L'affaire du réajustement des salaires continue d'entretenir la polémique. Alors que la décision prise mardi par le Conseil des ministres d’augmenter le salaire minimum (de 500.000 LL à 700.000 LL) ainsi que les salaires inférieurs à 1.000.000 de livres libanaises de 200.000 LL, et les salaires entre 1.000.000 LL et 1.800.000 L.L. de 300.000 L.L., continue de faire des vagues, une nouvelle réunion a eu lieu aujourd'hui, entre le chef du syndicat des travailleurs (CGTL) Ghassan Ghosn et le Premier ministre Nagib Mikati.
A l'issue de cette réunion, M. Ghosn a déclaré que le syndicat a refusé la hausse des salaires telle que proposée par le Conseil des ministres dès l’annonce de la décision. Selon lui, le gouvernement n'a accordé que la moitié des demandes du syndicat.

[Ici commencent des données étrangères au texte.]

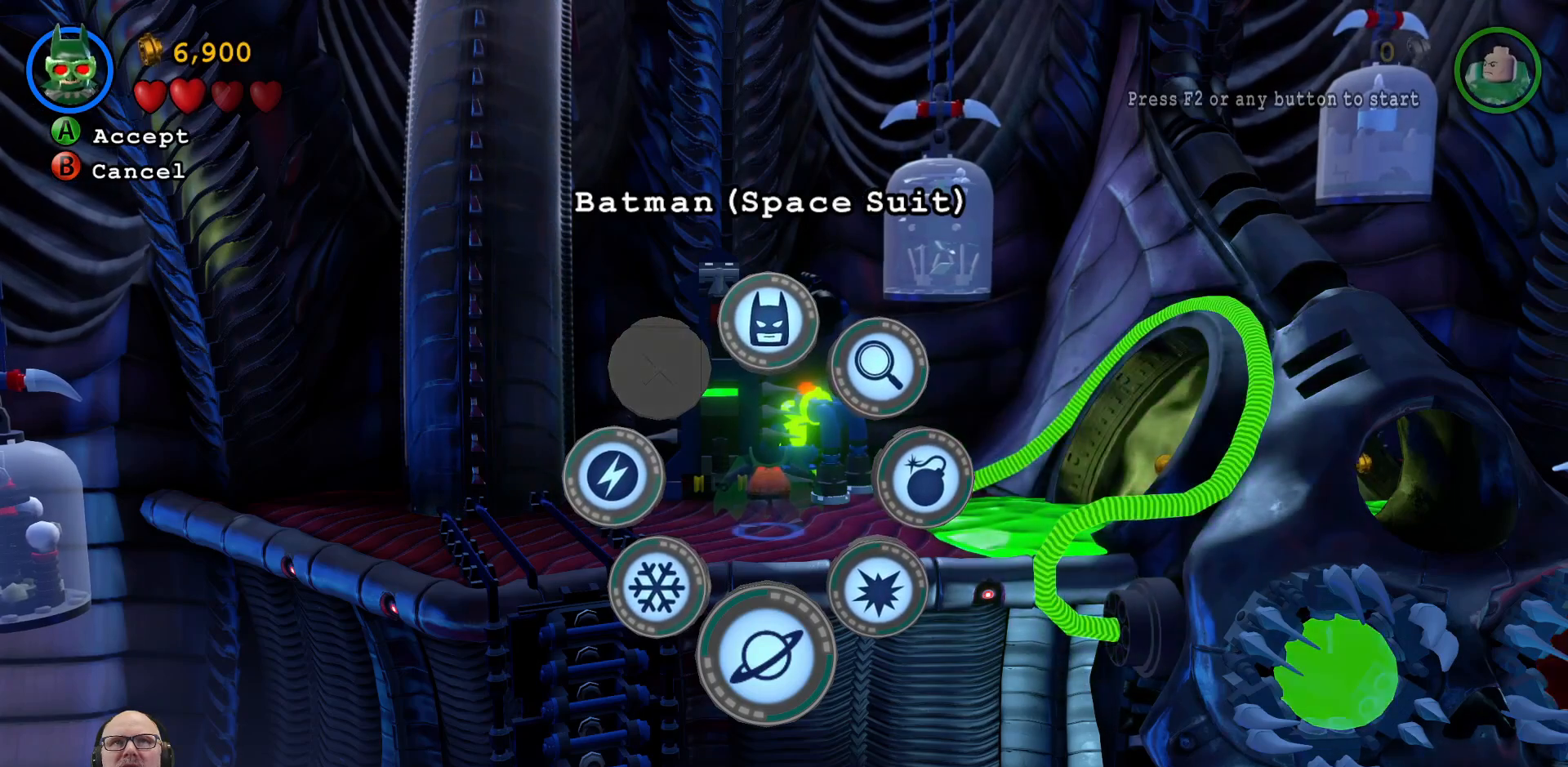
{"buttons": ["Y"], "left_stick": "center", "right_stick": "center", "events": []}
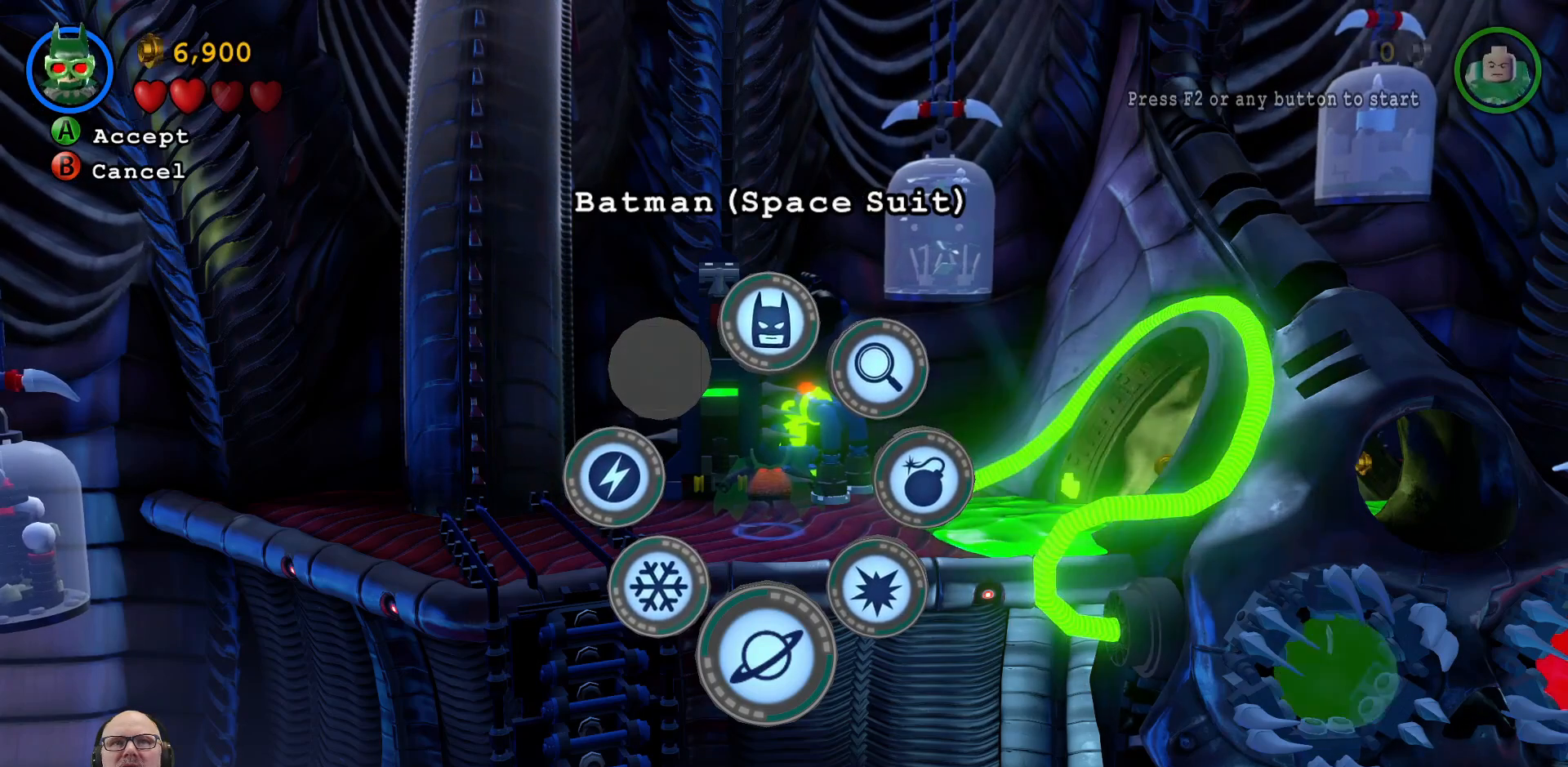
{"buttons": [], "left_stick": "center", "right_stick": "center", "events": [[400, "Y", "up"]]}
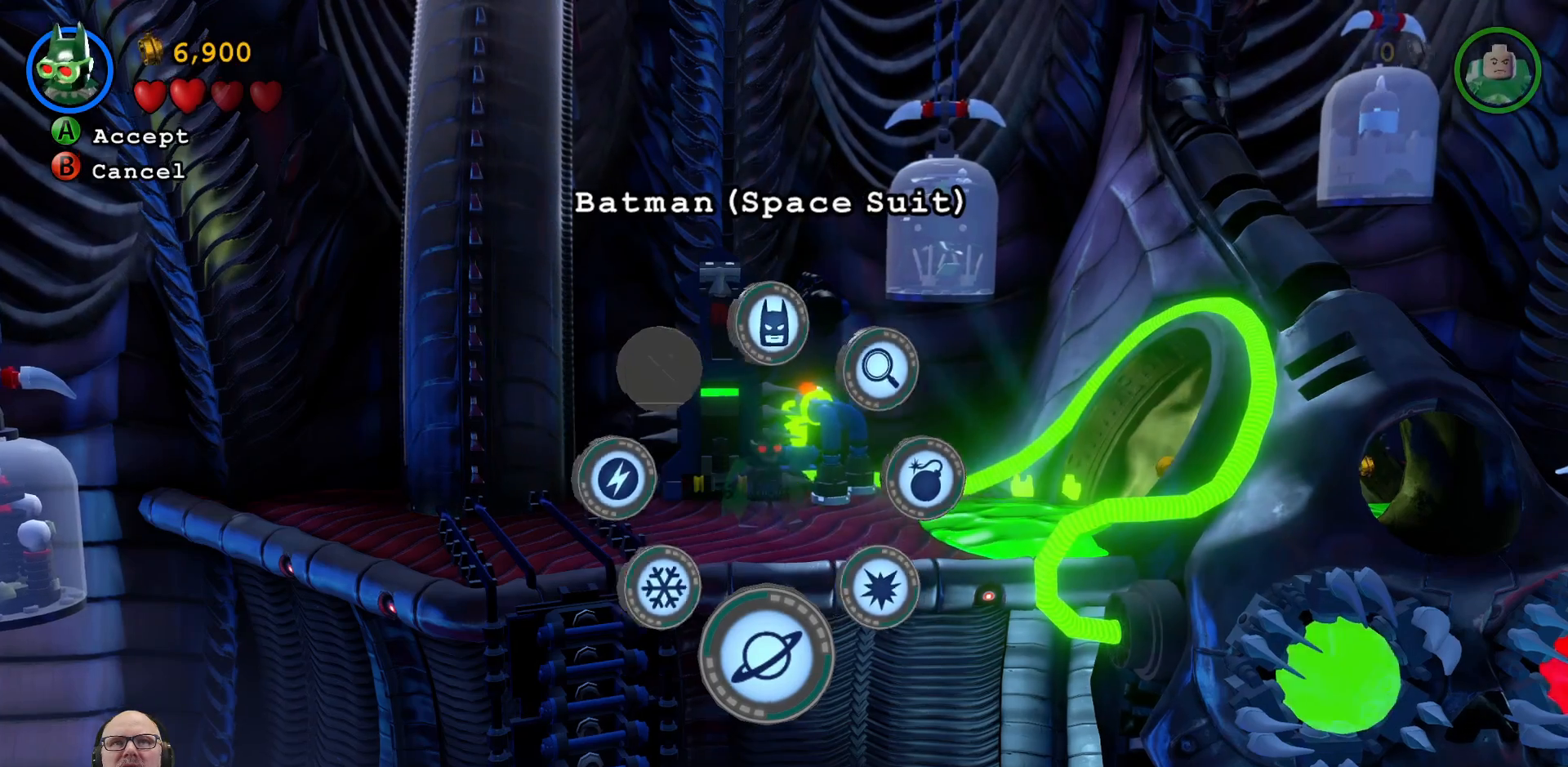
{"buttons": [], "left_stick": "center", "right_stick": "center", "events": []}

Un peu plus tard, la radio Voix du Liban rapportait, selon des sources présentes au Grand Sérail lors de la réunion entre M. Mikati et M. Ghosn, que le Premier ministre aurait accepté d’augmenter tous les salaires supérieurs à 1.000.000 L.L. de 300 000 L.L. Ce changement ne nécessiterait pas l'approbation du Conseil des ministres et devrait être inclus dans le décret-loi en voie de préparation.
Ghassan Ghosn a également critiqué le rejet de l'accord par les organismes économiques. "Personne n’est au-dessus des lois ou des travailleurs, a-t-il déclaré. La hausse des salaires doit toucher les secteurs public et privé".

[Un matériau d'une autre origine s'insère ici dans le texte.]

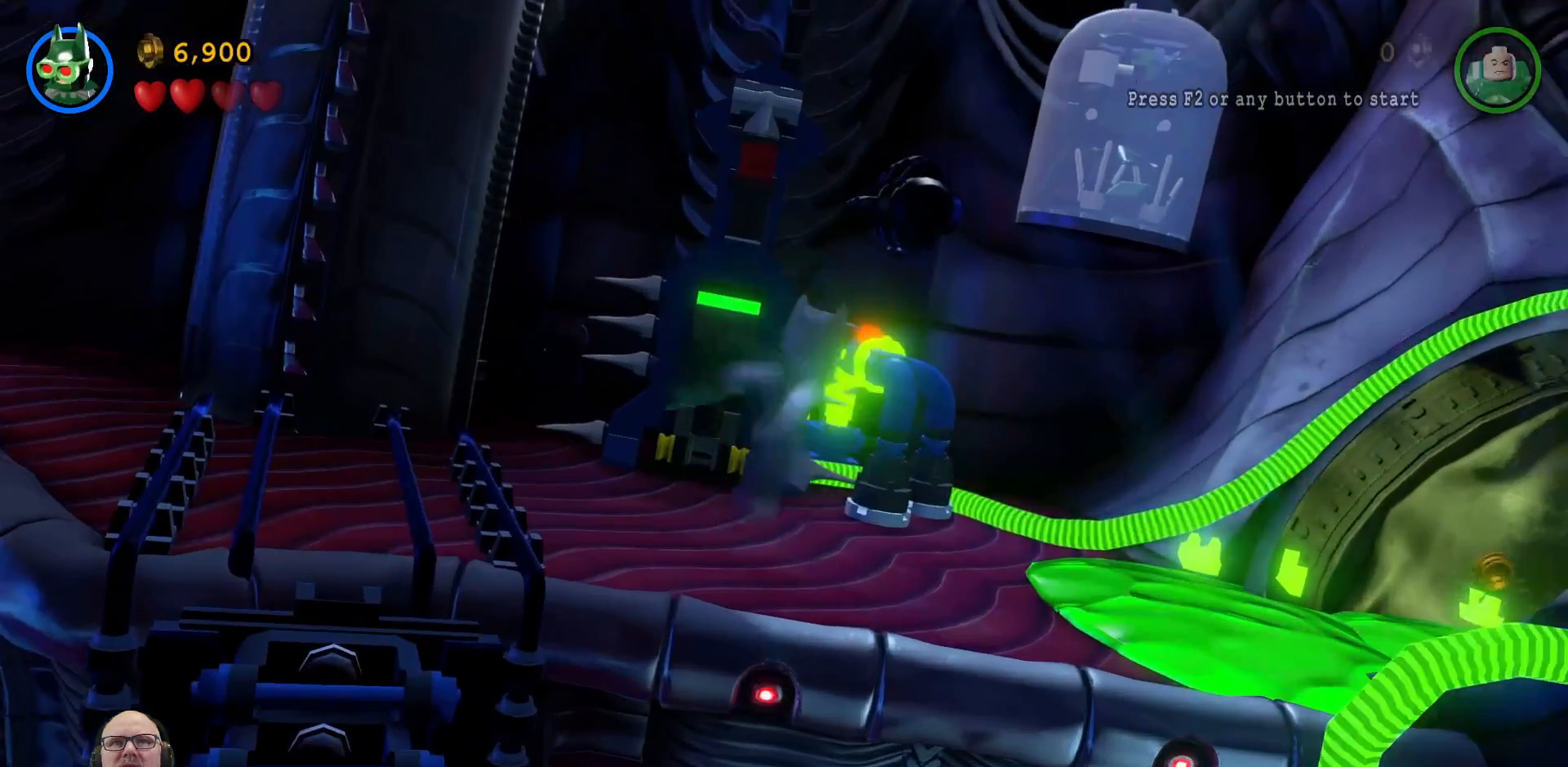
{"buttons": [], "left_stick": "center", "right_stick": "center", "events": []}
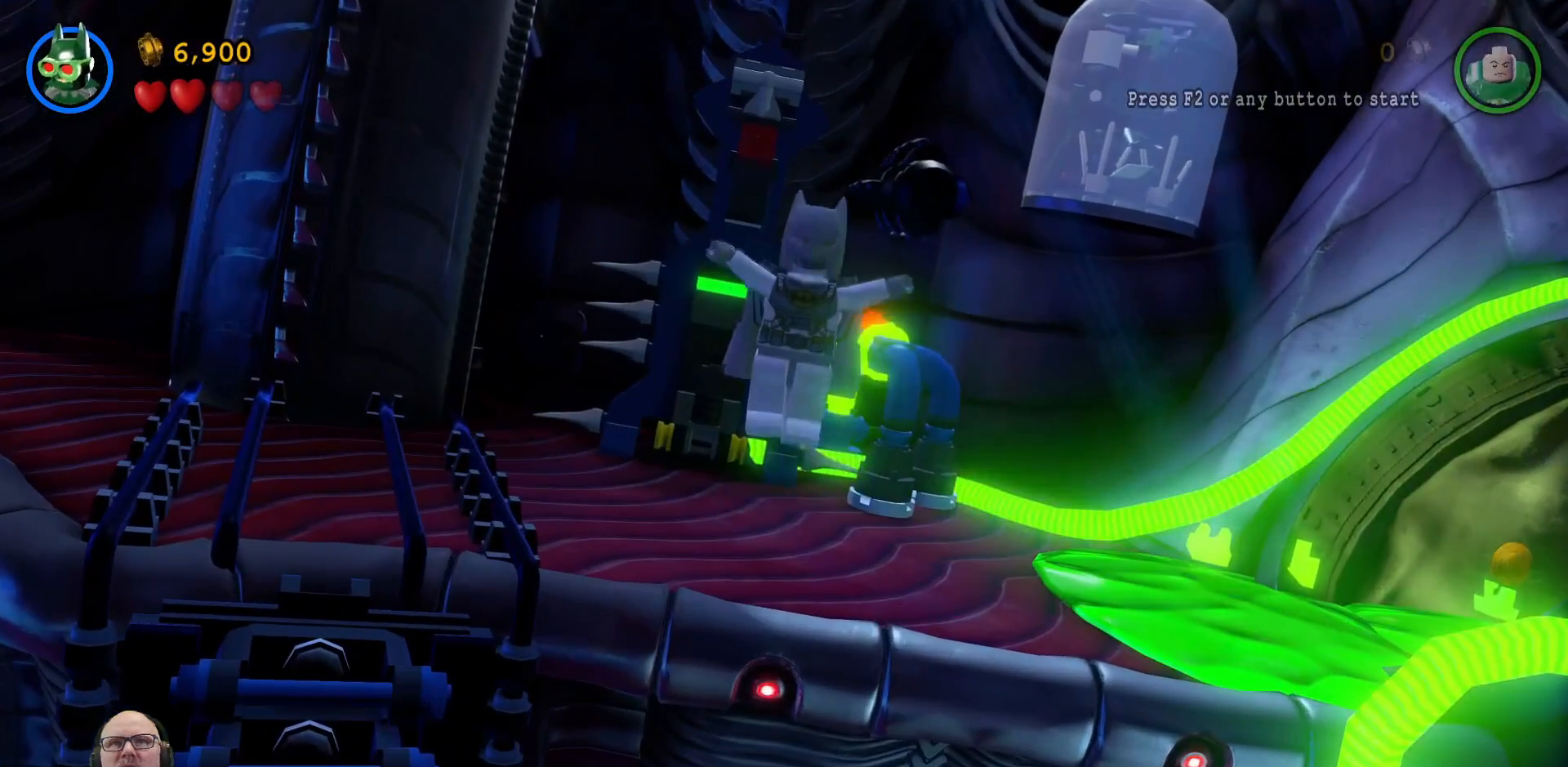
{"buttons": [], "left_stick": "right", "right_stick": "center", "events": [[300, "left_stick", "right"]]}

Au cours d’une réunion extraordinaire tenue hier sous la présidence de l’ancien ministre Adnane Kassar au siège de la Chambre de commerce, d’industrie et d’agriculture de Beyrouth et du Mont-Liban, les dirigeants des organismes économiques – dont notamment le président de l’Association des industriels, Nehmat Frem, et le président de l’Association des commerçants de Beyrouth, Nicolas Chammas – ont annoncé sans détour qu’ils rejetaient en bloc les réajustements annoncés par le Premier ministre et qu’ils demandaient aux entreprises privées de ne pas les appliquer. Dans un communiqué publié au terme de leur réunion, les représentants du patronat ont souligné que la décision du gouvernement ne prend nullement en considération "les appréhensions des organismes économiques".
Le communiqué affirme en outre que le réajustement annoncé par le gouvernement viole les articles 44 et 45 du code de travail ainsi que les conventions internationales qui stipulent que l’État ne peut décider d’un réajustement qu’au niveau du salaire minimum.
Les organismes économiques sont déterminés sur ce plan à recourir au Conseil d’État afin de bloquer la décision du gouvernement. A ce sujet, le ministre libanais des Finances, Mohammad Safadi, a déclaré aujourd’hui que le cabinet était intervenu "plus qu’il ne l’aurait dû", en ce qui concerne le réajustement des salaires. "En tant qu’État, nous ne devrions pas intervenir au-delà de la fixation du salaire minimum. Nous sommes intervenus plus que nous ne l’aurions dû, mais ceci était demandé par toutes les parties", a-t-il affirmé à la Voix du Liban (100.5). Le ministre des Finances a ajouté que la décision du gouvernement n’exclut pas une hausse des salaires supérieurs à 1.800.000 L.L. dans le secteur privé, mais que cette hausse devrait être le fruit d’un accord entre les employeurs et leurs salariés.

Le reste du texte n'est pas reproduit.